Tout cela s'est ajouté pour créer une situation sanitaire catastrophique. La Commission (CRC) dépêchée de Paris, dont les avis étaient généralement modérés, a critiqué au plus haut degré l'assainissement à Meslay.
En particulier, ils ont signalé un incident troublant.
"Une nuit", écrit mon grand-père, "un interné tombe dans les feuillées (les latrines) ... Il en sort péniblement, lave son pantalon le lendemain et l'étend sur la haie de clôture ... On le lui vole et, depuis ce jour, constituant une équipe remarquablement unie avec un compagnon de misère, il se présente un jour sur deux sur les rangs en excusant son camarade ... Les deux hommes n'avaient plus qu'un pantalon pour deux ..."
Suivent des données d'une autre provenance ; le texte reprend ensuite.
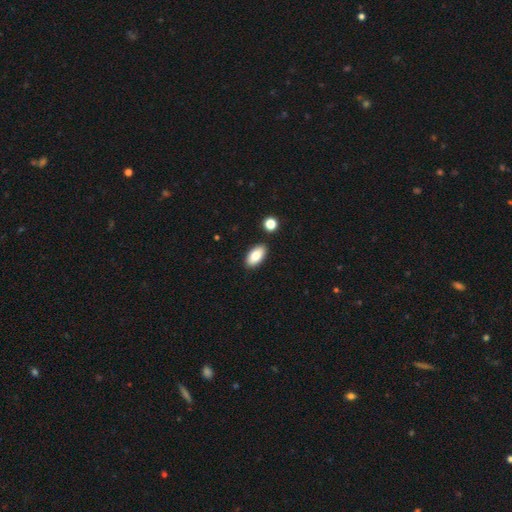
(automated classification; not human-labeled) This is clearly a smooth galaxy (83%). How rounded: clearly in between (93%). Merging: clearly none (87%).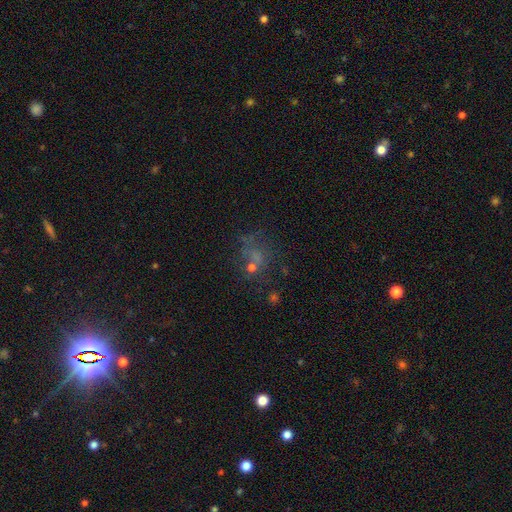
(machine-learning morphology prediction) smooth-or-featured: smooth: 37% | star or artifact: 36% | featured or disk: 27%
  merging: none: 49% | major disturbance: 24% | minor disturbance: 17% | merger: 10%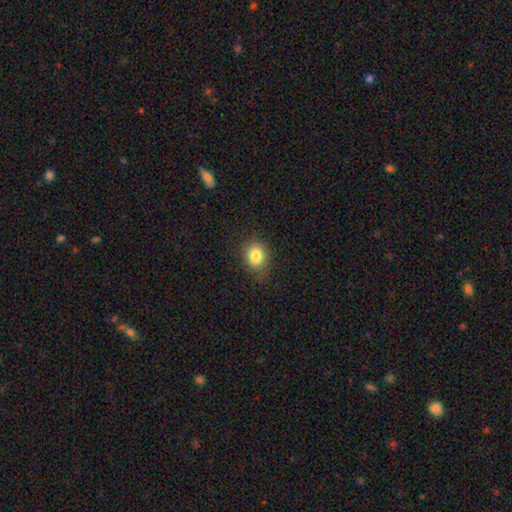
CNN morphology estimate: Smooth or featured? Predicted: smooth (p=0.83). How rounded? Predicted: round (p=0.62). Merging? Predicted: none (p=0.77).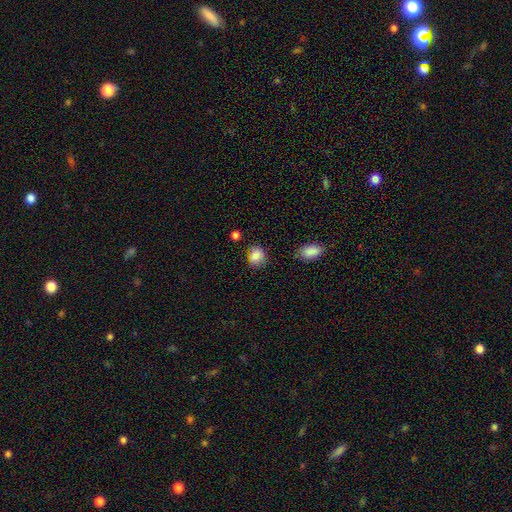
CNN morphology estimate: Smooth or featured? Predicted: smooth (p=0.85). How rounded? Predicted: round (p=0.66). Merging? Predicted: none (p=0.69).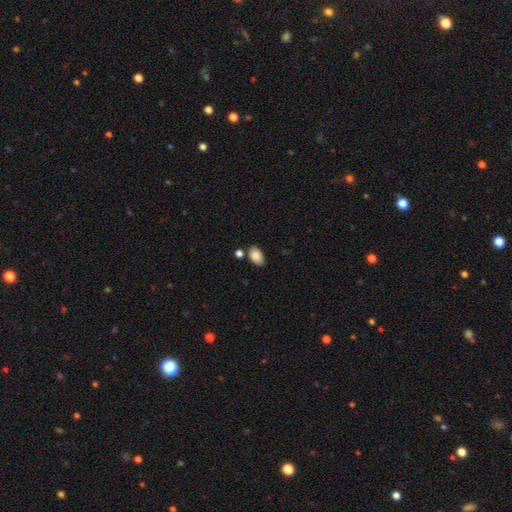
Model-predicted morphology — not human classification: Q: Smooth or featured?
A: smooth (87%); runner-up: star or artifact (8%)
Q: How rounded?
A: in between (90%); runner-up: round (9%)
Q: Merging?
A: none (77%); runner-up: minor disturbance (11%)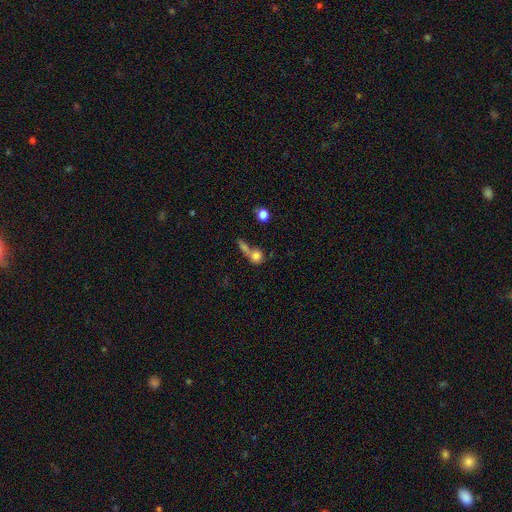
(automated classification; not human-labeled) smooth 77%, featured or disk 12%, star or artifact 10%. Down the decision tree: how rounded — round (76%); merging — merger (49%).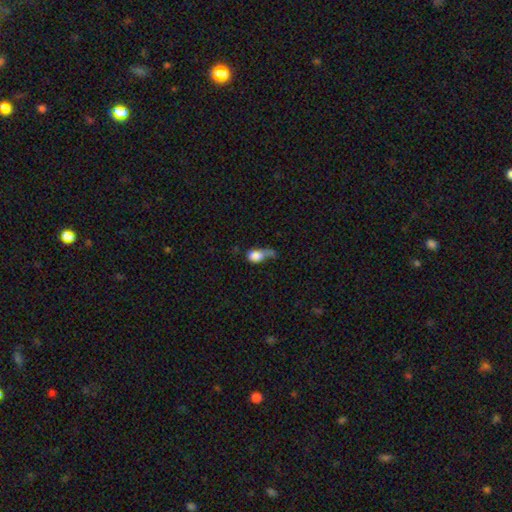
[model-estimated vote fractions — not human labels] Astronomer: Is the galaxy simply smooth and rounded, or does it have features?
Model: smooth — 78%.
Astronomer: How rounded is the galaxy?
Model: in between — 64%.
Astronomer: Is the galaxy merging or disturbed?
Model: major disturbance — 40% (runner-up: minor disturbance, 24%).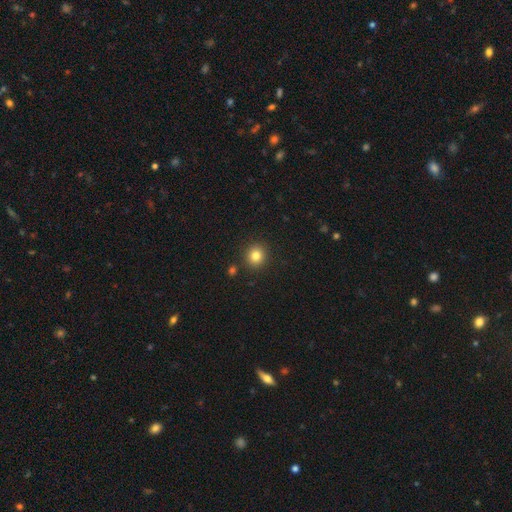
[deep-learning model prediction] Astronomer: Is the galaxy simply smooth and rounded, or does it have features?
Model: smooth — 81%.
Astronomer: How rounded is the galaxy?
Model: round — 89%.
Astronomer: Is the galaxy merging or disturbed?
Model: none — 89%.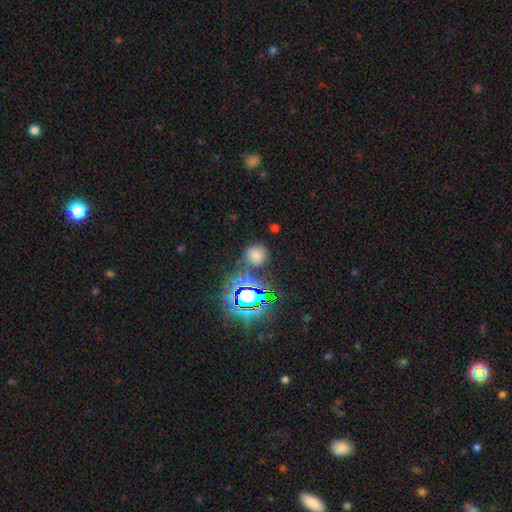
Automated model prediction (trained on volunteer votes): Smooth or featured?
  - smooth: 67% *
  - star or artifact: 27%
  - featured or disk: 6%
How rounded?
  - round: 89% *
  - in between: 9%
  - cigar-shaped: 1%
Merging?
  - none: 79% *
  - minor disturbance: 11%
  - merger: 6%
  - major disturbance: 4%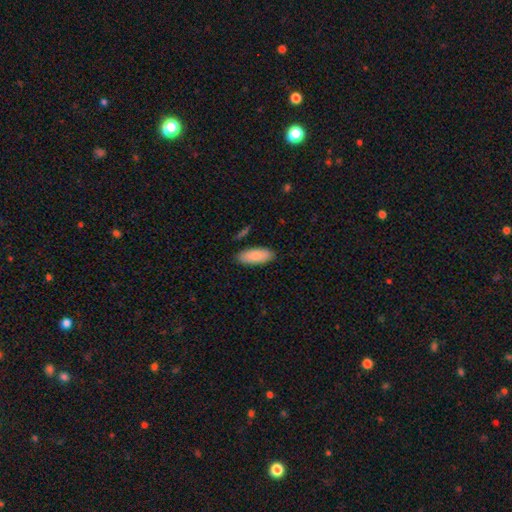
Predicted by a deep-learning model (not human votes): Morphology: type=smooth (85%); roundness=in between (81%); merging=none (86%).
A la suite de ce scandale et après avoir réquisitionné un nouveau site, la construction du camp définitif de la Poterie débuta et le 15 octobre 1939, le transfert des internés du camp de la Rochère vers la ferme de la Poterie à trois kilomètres de Meslay-duMaine commença.
Plan du camp de la Poterie réalisé par certains internés.
On peut y lire sur un cartouche situé dans le coin inférieur droit :
travaux d'arpentage : George Koppl, ingénieur,
travaux graphiques : Franz Reisz, peintre artistique,
en collaboration avec Harry Kriszhaber et Erich Schimmerl - 1940)
Durant son séjour à Meslay-du-Maine, mon grand-père a tout d'abord été hébergé dans une chambre donnant sur le camp, au château des Rochères, puis, lorsque le camp a été transféré à la ferme de la Poterie, il logea chez la famille Brecheteau, à "La Tête Noire", un café / épicerie / charcuterie du centre du village, sur la route de Laval, à gauche sur cette carte postale ancienne.
Aménagement de la ferme de la Poterie
475 internés furent installés à la ferme de la Poterie, dans des bâtiments en dur.
La ferme de la Poterie
Les bâtiments de la ferme de la Poterie existent encore de nos jours, bien que plus aucune trace du camp ne subsiste.
Les baraques en bois
12 baraques ont également été construites permettant de loger 1500 internés, ainsi que la construction d'un réseau de fil de fer barbelés. Un lieutenant du 2ème Génie en assura la direction.
La promiscuité
Dans les baraques en bois, un espace de 0,80m x 2m est réservé à chaque interné, avec ses affaires ...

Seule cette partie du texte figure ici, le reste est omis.